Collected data
━━━━━━━━

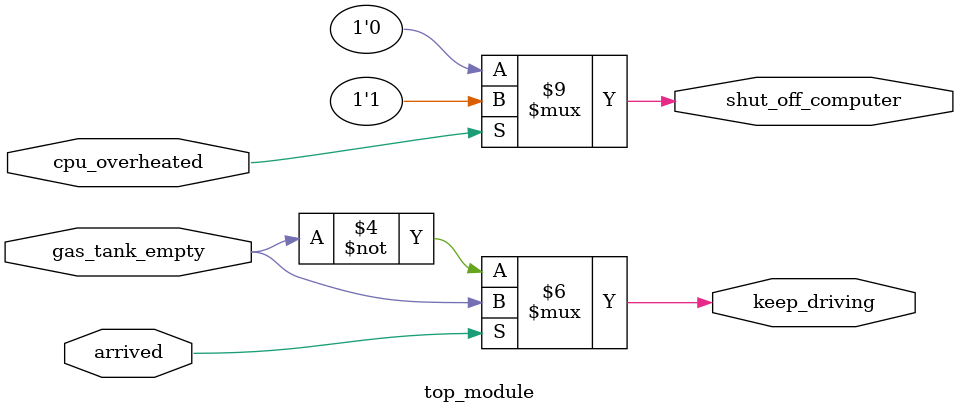
<source format=v>
module top_module (
    input  wire cpu_overheated,
    input  wire arrived,
    input  wire gas_tank_empty,
    output  reg shut_off_computer,
    output  reg keep_driving
);
    always @(*) begin
        if (cpu_overheated)
            shut_off_computer = 1'b1;
        else
            shut_off_computer = 1'b0;
    end

    always @(*) begin
        if (~arrived)
            keep_driving = ~gas_tank_empty;
        else
            keep_driving = gas_tank_empty;
    end
endmodule

</source>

━━━━━━━━

Work request:
Could you output all of the entries above exactly? Leave the pictures out.

Exercise answer:
<source format=v>
module top_module (
    input  wire cpu_overheated,
    input  wire arrived,
    input  wire gas_tank_empty,
    output  reg shut_off_computer,
    output  reg keep_driving
);
    always @(*) begin
        if (cpu_overheated)
            shut_off_computer = 1'b1;
        else
            shut_off_computer = 1'b0;
    end

    always @(*) begin
        if (~arrived)
            keep_driving = ~gas_tank_empty;
        else
            keep_driving = gas_tank_empty;
    end
endmodule

</source>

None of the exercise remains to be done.